With Tolkien as an example, when we moved to Florida there was a very visceral experience of walking through the Mirkwood in the park by our house. Seeing it on the screen is nothing like walking down a dark forest path and seeing a palm-sized spider apparently hanging in the air at face level...
Ever seen lizards dropping from trees due to the cold?
Imagine back when there were pterodactyls in the trees...
I did not, but the iguanas were massive and everywhere. I was once stopped at an intersection, and glancing up saw a really big one just casually ambling across a powerline like it was his own personal tightrope. Surreal.
That's one thing I actually miss about Florida, the sheer dumbfounding abundance of every imaginable type of life is something I haven't seen anyplace else I have lived. Every day was like living in one of those wildlife safaris. Water plus warmth equals life.
I still don't understand how the early European explorers managed to starve themselves to death there.
Conversion experiences:
--Most magic is a trick, an illusion. But this was real. Man oh man, was it real.... you just knew it, sitting in your living room, that everything around you was changing. It was like going from black-and-white to color. Really.
--one Sunday night at home, watching the family’s black and white TV set, when The Ed Sullivan Show was on, and I saw The Beatles. That changed my attitude. I knew then what I wanted to do with my life. Seeing them made something click in my soul.
--I wasn’t prepared by how powerful and totally mesmerising they were to watch. It changed me completely.
--it was like being struck by a lightning bolt. Instead of wanting to marry a Beatle, I wanted to be a Beatle.
--I went into school the next day and nothing was the same. The world changed.
--I remember exactly where I was sitting. It was amazing. It was like the axis shifted.
--Rock'n’roll came to my house where there seemed to be no way out, and opened up a whole world of possibilities.
--it was a life-altering event. In a single weekend everything had changed.
Again, I'm not so much interested in the object as the pure experience itself...

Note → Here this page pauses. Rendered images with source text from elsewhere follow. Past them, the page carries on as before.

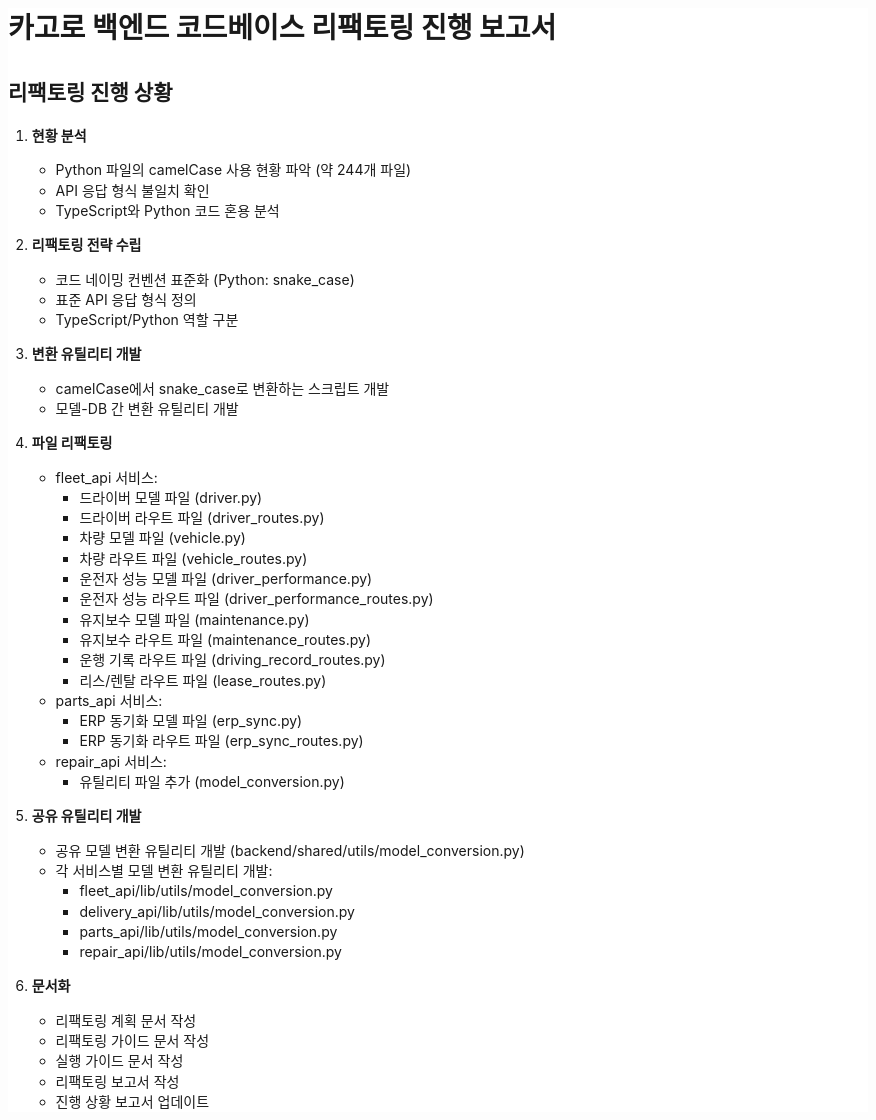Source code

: # 카고로 백엔드 코드베이스 리팩토링 진행 보고서

## 리팩토링 진행 상황

1. **현황 분석**

   - Python 파일의 camelCase 사용 현황 파악 (약 244개 파일)
   - API 응답 형식 불일치 확인
   - TypeScript와 Python 코드 혼용 분석

2. **리팩토링 전략 수립**

   - 코드 네이밍 컨벤션 표준화 (Python: snake_case)
   - 표준 API 응답 형식 정의
   - TypeScript/Python 역할 구분

3. **변환 유틸리티 개발**

   - camelCase에서 snake_case로 변환하는 스크립트 개발
   - 모델-DB 간 변환 유틸리티 개발

4. **파일 리팩토링**

   - fleet_api 서비스:
     - 드라이버 모델 파일 (driver.py)
     - 드라이버 라우트 파일 (driver_routes.py)
     - 차량 모델 파일 (vehicle.py)
     - 차량 라우트 파일 (vehicle_routes.py)
     - 운전자 성능 모델 파일 (driver_performance.py)
     - 운전자 성능 라우트 파일 (driver_performance_routes.py)
     - 유지보수 모델 파일 (maintenance.py)
     - 유지보수 라우트 파일 (maintenance_routes.py)
     - 운행 기록 라우트 파일 (driving_record_routes.py)
     - 리스/렌탈 라우트 파일 (lease_routes.py)
   - parts_api 서비스:
     - ERP 동기화 모델 파일 (erp_sync.py)
     - ERP 동기화 라우트 파일 (erp_sync_routes.py)
   - repair_api 서비스:
     - 유틸리티 파일 추가 (model_conversion.py)

5. **공유 유틸리티 개발**

   - 공유 모델 변환 유틸리티 개발 (backend/shared/utils/model_conversion.py)
   - 각 서비스별 모델 변환 유틸리티 개발:
     - fleet_api/lib/utils/model_conversion.py
     - delivery_api/lib/utils/model_conversion.py
     - parts_api/lib/utils/model_conversion.py
     - repair_api/lib/utils/model_conversion.py

6. **문서화**
   - 리팩토링 계획 문서 작성
   - 리팩토링 가이드 문서 작성
   - 실행 가이드 문서 작성
   - 리팩토링 보고서 작성
   - 진행 상황 보고서 업데이트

It has the same form as when Jesus simply says "follow me," and the apostles drop what they're doing... Based on what? Obviously some sudden insight into the nature of reality and the self.

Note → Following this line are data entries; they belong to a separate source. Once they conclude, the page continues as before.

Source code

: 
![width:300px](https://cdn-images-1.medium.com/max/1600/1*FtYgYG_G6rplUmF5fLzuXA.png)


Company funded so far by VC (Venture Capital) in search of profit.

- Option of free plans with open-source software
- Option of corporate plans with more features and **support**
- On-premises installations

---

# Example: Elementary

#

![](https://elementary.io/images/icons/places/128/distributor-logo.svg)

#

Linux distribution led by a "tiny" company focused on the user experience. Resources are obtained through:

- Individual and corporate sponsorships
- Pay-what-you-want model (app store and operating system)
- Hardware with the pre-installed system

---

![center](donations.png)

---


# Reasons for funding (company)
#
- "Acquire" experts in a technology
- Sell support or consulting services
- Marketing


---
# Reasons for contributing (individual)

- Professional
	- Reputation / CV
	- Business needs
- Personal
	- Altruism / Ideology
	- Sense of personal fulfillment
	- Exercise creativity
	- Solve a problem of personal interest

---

It's like the simultaneous recognition if "I know who you are" and "I know who I am."
of "I know who you are" and "I know who I am."
That which comes in a flash of recognition...

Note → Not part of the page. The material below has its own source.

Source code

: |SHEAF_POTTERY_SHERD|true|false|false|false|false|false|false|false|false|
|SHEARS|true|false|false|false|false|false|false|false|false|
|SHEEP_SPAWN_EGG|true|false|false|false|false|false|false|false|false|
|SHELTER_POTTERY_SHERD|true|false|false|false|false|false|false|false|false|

Speaking of albums, we popped in the local Barnes & Noble yesterday. They don't have the music department anymore, but there was a whole section of tables in the middle full of actual vinyl albums. Some things never get old.
Darren Allen is slowly coming up with his best 100 album list. Interesting choices.
I think you need to restrict yourself to separate genres, otherwise it's like trying to pick the best athlete irrespective of the sport. Who's better, Wayne Gretzky, Tiger Woods, or Shohei Ohtani?
I blame music streaming and the lack of record stores for mish-mashing.
My TV cable service must have a hundred music stations with sub-genres within genres within genres I've never even heard of.
You want genres!? Go here
WTF?!
Exactly!
I credit Linda Ronstadt for knowing how to pick a song.
Gary White's Long, Long Time and Jimmy Webb's The Moon's a Harsh Mistress. For lyrics and emotion, it truly wrenched the longing from my young soul. Ever since I've marveled, along with Shakespeare, how men's souls can be hailed from sheep's guts.
Music is a spiritual medium unlike any other. In fact, hearing is a spiritual experience more than visuals. It's said that losing hearing is more isolating than losing sight, and that really is the mystery of all the senses and the one we abuse with just any old noise. Or any old word. Not many can convincingly say it cold, unannounced, unknown: "Follow me."
The same spirit that goes into a creation, comes out when others experience it. Have a care!